This might just be one of the whys of Barrick’s decision to stop their hedging program. The other is the fact that margin call free short of gold OTC derivatives do in fact have a margin call provision but it is dependent on the financial condition of the company balance sheet, not the price of gold. However, the short debit must be considered in determining the condition of the producer’s balance sheet.
If people in this industry would now or previously had believed in me, billions would have been saved and now a large short position, trying to use every trick in the book, would not have to lose the money they certainly will.
The article has certain weaknesses but asks an important question:
1. BRE-X had nothing to do with gold hedging.
2. Gold leases rarely exceed one year and up until now were almost always renewed.
3. The obligation to see to the renewal of the lease was generally the responsibility of the gold bank that structured the short of gold OTC derivative.
4. Margin calls exist on all short of gold derivatives but are tied to the financial condition of the producer, not directly to the price of gold. However, in the formula to determine the financial condition of the producer, the loss on the short of gold OTC derivative is given consideration versus cash and loans outstanding. This may well have helped Barrick make their decision to eat a huge loss on the short of gold derivative.
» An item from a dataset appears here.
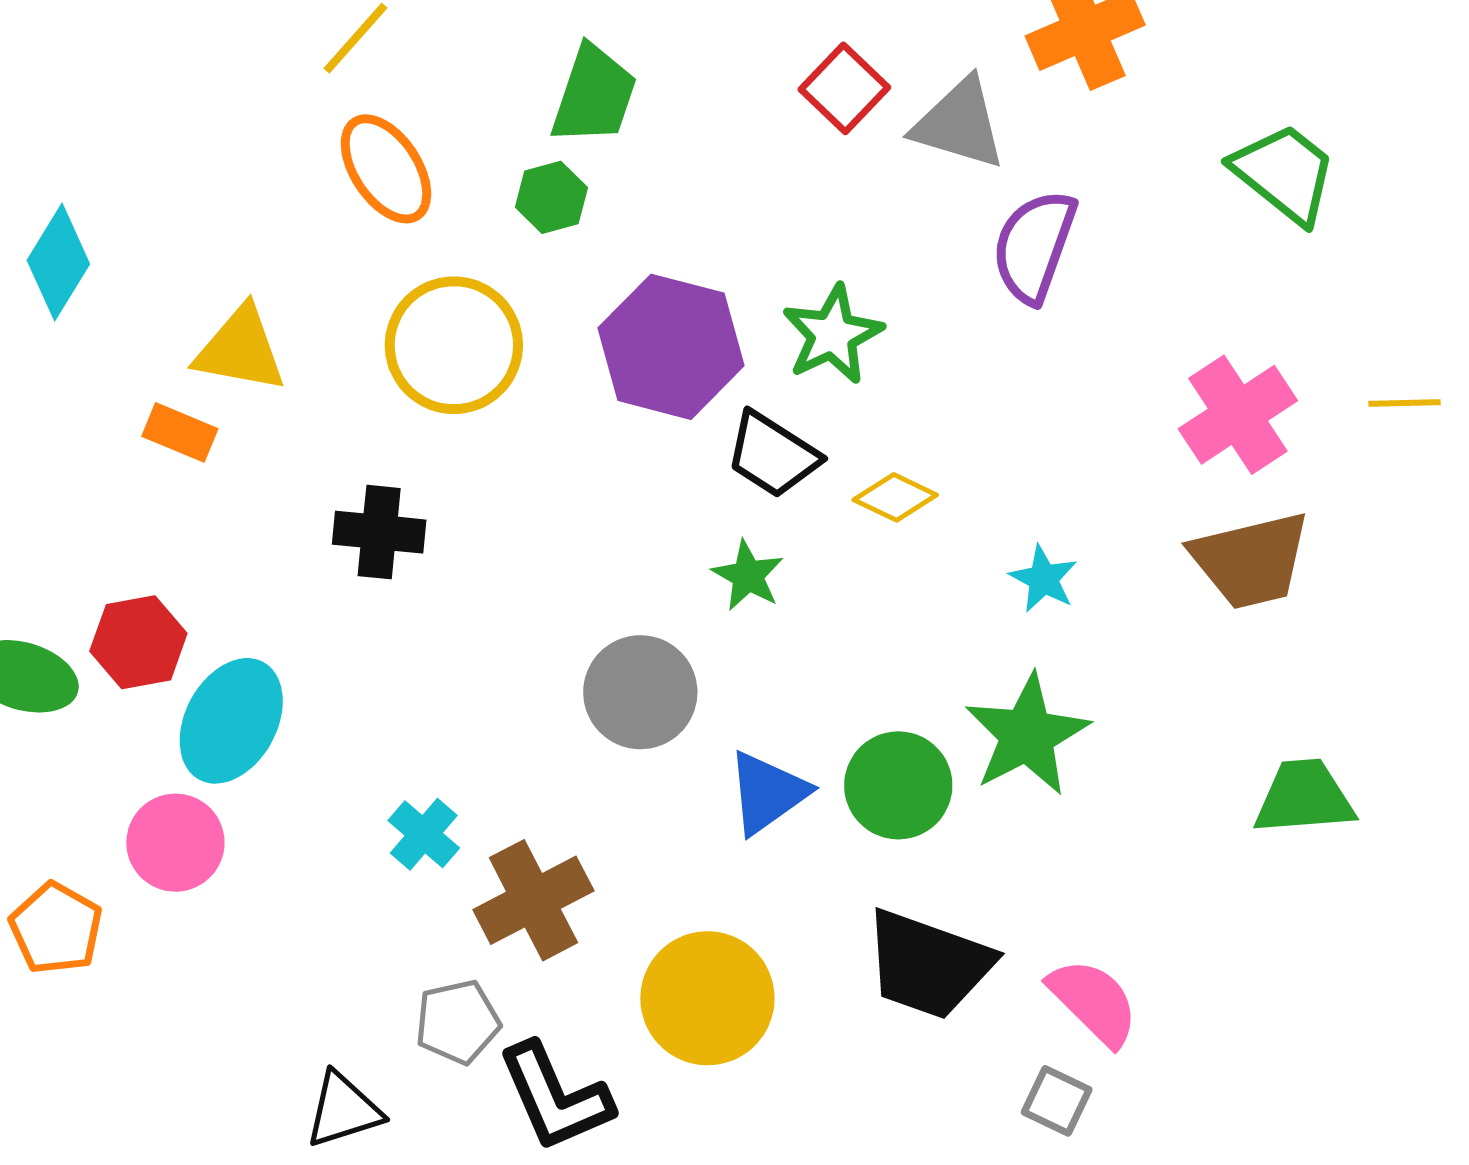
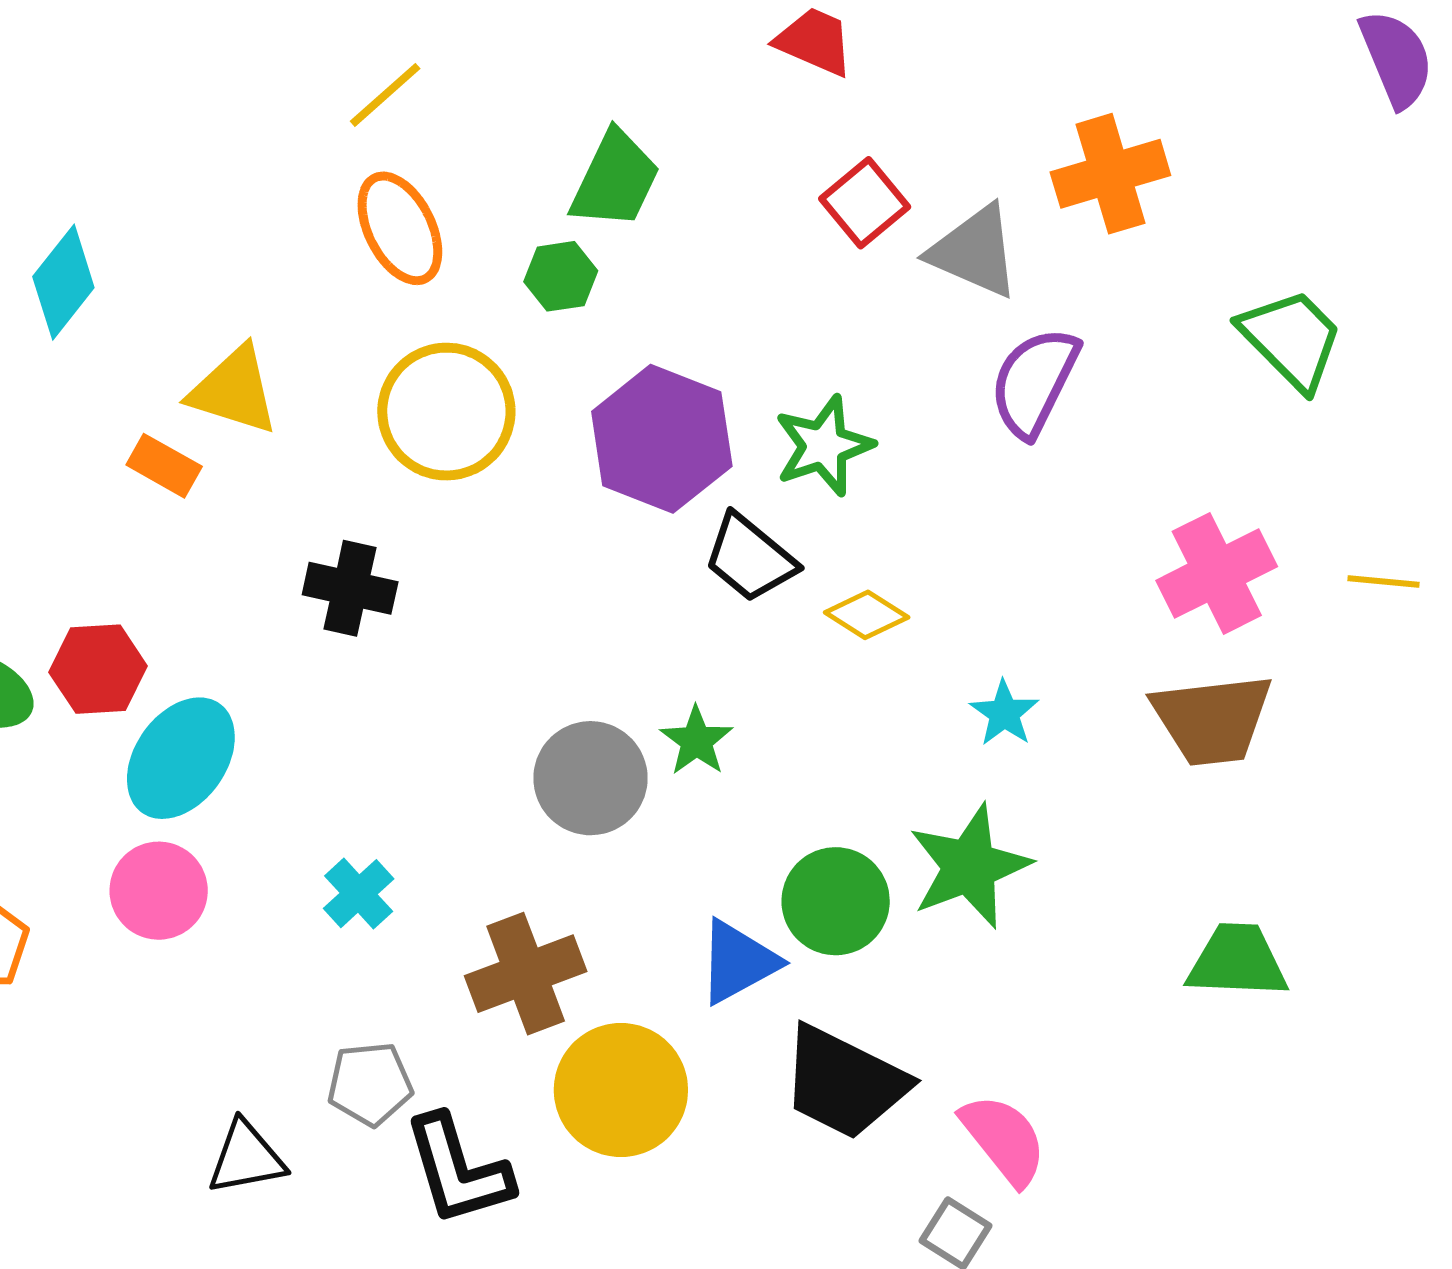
green star: (748, 576) -> (696, 741), moved
blue triangle: (767, 793) -> (738, 962), moved
pink circle: (175, 843) -> (159, 891), moved
brown cross: (533, 900) -> (526, 974), moved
5. Under present accounting rules the loss on short of gold derivatives will be charged to the projects for which the OTC short of gold derivative was taken. Next you will hear the cost of mining on many projects skyrocketing.
6. Leasing rates would certainly suggest that two factors are at play. Central banks are not interested in leasing gold and producers are not eager to establish any more short of gold OTC derivatives.
The important question is what happens when gold leases are not renewed. You may well just have seen it happen.
Along the line of requirements, physical gold will to some degree have to be purchased. Therefore to the degree that the entity owing the gold does not have the gold they will have to obtain the gold, or in the case of the selling central bank pay the cash due in lieu of gold.
Since the most likely lender to the US Gold Banks has been the US Treasury, they might have a large problem as the US supposedly does not sell. A failed lease is a sell.